Olzhas

A large company always has more knowledge than it can serve. Magnum has internal regulations, onboarding and day-to-day work instructions, materials for every role — and a constant stream of people who ask their manager, a colleague, or whoever is nearby instead of opening the document. Olzhas is the layer that sits between the employee and the existing knowledge base. The employee asks a question. The assistant finds the right piece of content and answers from it.

Olzhas chat assistant answering an internal Magnum question
Olzhas admin panel with knowledge base content
Problem

Employees always asked.

The knowledge base existed and was kept up to date. It was just hard to use in the moment: too many documents, no quick way to land on the right paragraph, no time to read everything when you have a shift starting.

So employees did the natural thing — they asked a manager, asked a colleague, asked the person next to them. The team ended up answering the same questions week after week, and onboarding always took longer than it should.
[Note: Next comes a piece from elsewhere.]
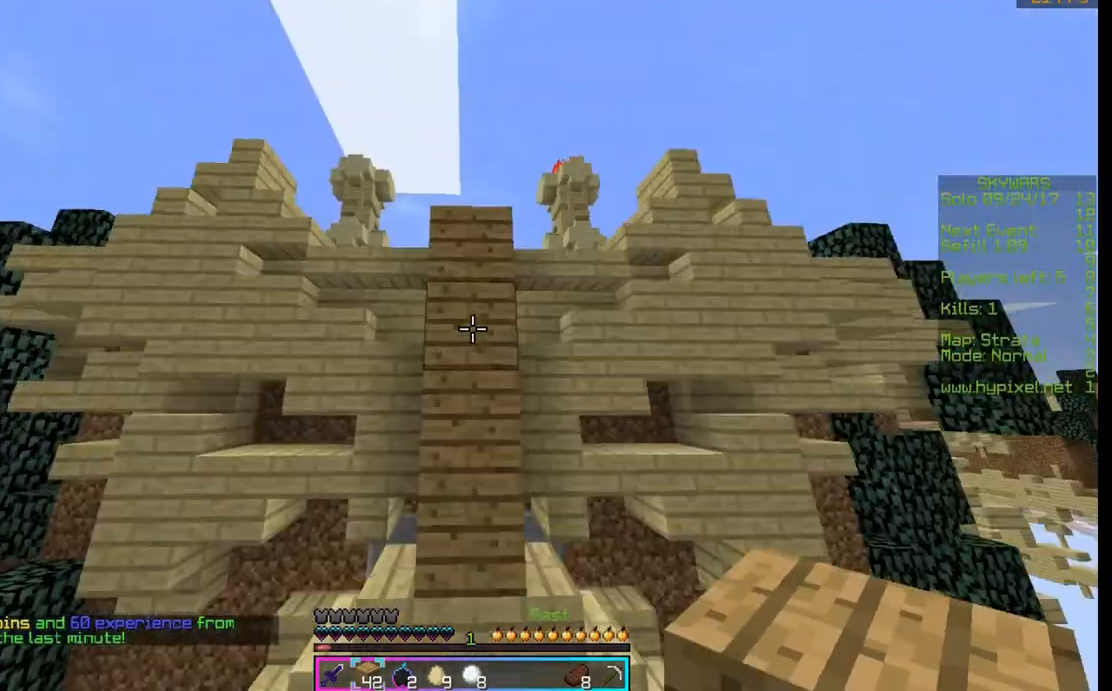
{"keys": ["s"], "mouse": [], "events": [[133, "mouse_right", "down"], [133, "s", "down"], [233, "mouse_right", "up"], [367, "mouse_right", "down"], [500, "mouse_right", "up"]]}
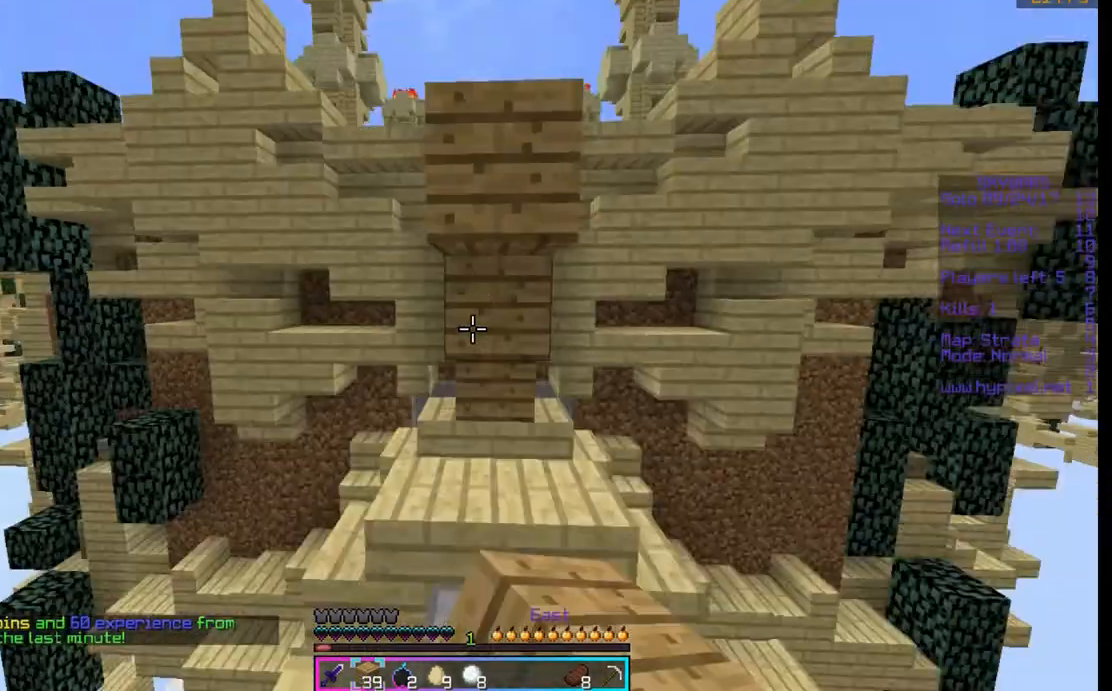
{"keys": ["s"], "mouse": [], "events": [[200, "mouse_right", "down"], [467, "mouse_right", "up"]]}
  • A large library nobody had time to search through.
  • Managers and colleagues spent hours a week on the same repeat questions.
  • New employees waited on people to explain what was already in the docs.
Knowledge base usage flow before Olzhas
Solution

A single chat over everything the company has already written down.

Olzhas is a RAG assistant on top of Magnum's internal knowledge. The team uploads materials in the admin panel. The system indexes them. Employees ask questions and get answers grounded in the company's own content.

The goal was not to be clever. The goal was to take the most-repeated questions off managers and colleagues and give new employees an answer in the moment, not in a meeting two days later.

Olzhas employee chat flow over the internal knowledge base

Ask in plain language

Employees write the question the way they would ask a colleague. The assistant handles the search.

Answer from the company's own content

Answers are grounded in indexed internal materials, so the assistant stays inside what the team has actually approved.

Stay current

The team updates the knowledge base in one place. The assistant picks up new and changed material as it is added.

Run from one panel

An admin panel for the editors to upload, replace and remove materials without an engineering ticket.

Technical work

RAG built around the way the company actually keeps content.

The model is the boring part. The interesting part is how the source material is structured, indexed and refreshed when the team drops in a new policy.

We built a RAG pipeline that ingests internal documents, splits them in a way that matches how Magnum writes them, and keeps the index in sync with the admin panel. The chat layer is multilingual, because the company runs in more than one language.

RAG pipeline tuned to the structure of internal regulations and operations content.
Admin-driven re-indexing — the team uploads, the system absorbs.
Multilingual answers grounded in the source material.
Operator-friendly admin panel for content lifecycle.
Python backendRAG architectureMultilingual LLMAdmin panel

What changed

Managers stop being a search engine

The recurring questions move from people to the assistant. The team keeps the harder work where it belongs.

New employees ramp faster

The answer to "how do we do X" arrives in the moment of the question, not in a follow-up message the next day.

The knowledge base finally gets used

Material the company already produced now has a usable surface. Updating a document immediately reaches everyone.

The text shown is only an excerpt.